Extrait de page
L’Espagne désenchantée – Chroniques d’un pays en lutte face à la crise
Par Sandrine Morel
Entre 1500 et 2000 agents devraient été déployés dans Madrid entre le samedi 12 et le mardi 15 mai à l’occasion du premier anniversaire des “indignés” espagnols, selon la presse. Un effectif record qui témoigne de la tension avec laquelle les autorités attendent les célébrations de ce mouvement de contestation citoyen, dont les images avaient fait le tour du monde l’an dernier.
“Il n’y aura pas de campements,” a insisté mercredi 9 mai à plusieurs reprises la déléguée du gouvernement de Madrid, Cristina Cifuentes, en référence au “village” autogéré, qui avait occupé la Puerta del Sol de Madrid durant un mois avant de préciser que seront autorisées 35 concentrations durant quatre jours. En revanche, elle a refusé que les indignés se concentrent sur la place publique durant 96 heures de suite, comme ils entendent le faire.
Sur les réseaux sociaux, les indignés ont prévenu qu’ils ne respecteraient pas les ordonnances municipales et critiqué la décision du gouvernement madrilène de filmer les manifestants. Selon le 15M (nom du mouvement en référence à sa date de naissance), le gouvernement utilise la “stratégie de la peur” afin de décourager la participation des citoyens aux actes pacifistes qu’entendent célébrer les indignés.

Documents sources
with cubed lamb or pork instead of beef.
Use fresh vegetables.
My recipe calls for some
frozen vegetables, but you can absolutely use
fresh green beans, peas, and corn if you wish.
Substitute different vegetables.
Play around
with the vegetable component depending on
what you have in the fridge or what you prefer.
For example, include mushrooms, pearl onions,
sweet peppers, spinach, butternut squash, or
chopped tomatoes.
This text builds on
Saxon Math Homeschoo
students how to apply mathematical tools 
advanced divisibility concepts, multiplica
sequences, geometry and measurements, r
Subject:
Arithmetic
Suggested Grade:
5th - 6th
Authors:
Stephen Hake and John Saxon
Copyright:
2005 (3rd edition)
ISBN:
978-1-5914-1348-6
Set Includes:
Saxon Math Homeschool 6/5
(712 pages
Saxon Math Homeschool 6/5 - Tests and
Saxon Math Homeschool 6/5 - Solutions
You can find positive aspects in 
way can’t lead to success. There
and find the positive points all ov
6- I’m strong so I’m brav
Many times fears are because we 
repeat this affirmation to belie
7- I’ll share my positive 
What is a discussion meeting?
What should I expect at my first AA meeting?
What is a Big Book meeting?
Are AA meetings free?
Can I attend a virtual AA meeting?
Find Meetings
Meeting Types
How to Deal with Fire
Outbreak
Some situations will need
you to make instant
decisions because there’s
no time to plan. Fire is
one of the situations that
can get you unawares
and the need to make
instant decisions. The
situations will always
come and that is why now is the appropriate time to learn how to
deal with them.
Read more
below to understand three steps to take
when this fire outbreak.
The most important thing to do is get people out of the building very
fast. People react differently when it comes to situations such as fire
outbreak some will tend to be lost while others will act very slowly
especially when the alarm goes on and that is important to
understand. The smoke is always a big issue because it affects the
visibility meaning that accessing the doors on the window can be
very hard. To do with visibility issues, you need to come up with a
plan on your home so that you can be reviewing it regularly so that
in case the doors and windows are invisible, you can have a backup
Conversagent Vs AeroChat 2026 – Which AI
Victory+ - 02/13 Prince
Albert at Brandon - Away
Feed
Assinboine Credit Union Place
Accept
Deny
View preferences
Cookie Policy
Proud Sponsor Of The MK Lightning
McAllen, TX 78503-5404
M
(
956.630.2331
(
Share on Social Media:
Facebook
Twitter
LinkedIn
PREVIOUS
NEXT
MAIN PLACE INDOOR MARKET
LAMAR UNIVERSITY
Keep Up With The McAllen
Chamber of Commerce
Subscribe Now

Exercices proposés
a – D'après l'article sur les indignés espagnols, combien de concentrations seront autorisées durant les quatre jours ?
b – Reproduisez fidèlement le passage de l'article sur les indignés espagnols qui s'ouvre sur les mots « L’Espagne désenchantée – » et se termine par « monde l’an dernier. ».

Réponses par exercice
a – 35 concentrations.

b –
L’Espagne désenchantée – Chroniques d’un pays en lutte face à la crise
Par Sandrine Morel
Entre 1500 et 2000 agents devraient été déployés dans Madrid entre le samedi 12 et le mardi 15 mai à l’occasion du premier anniversaire des “indignés” espagnols, selon la presse. Un effectif record qui témoigne de la tension avec laquelle les autorités attendent les célébrations de ce mouvement de contestation citoyen, dont les images avaient fait le tour du monde l’an dernier.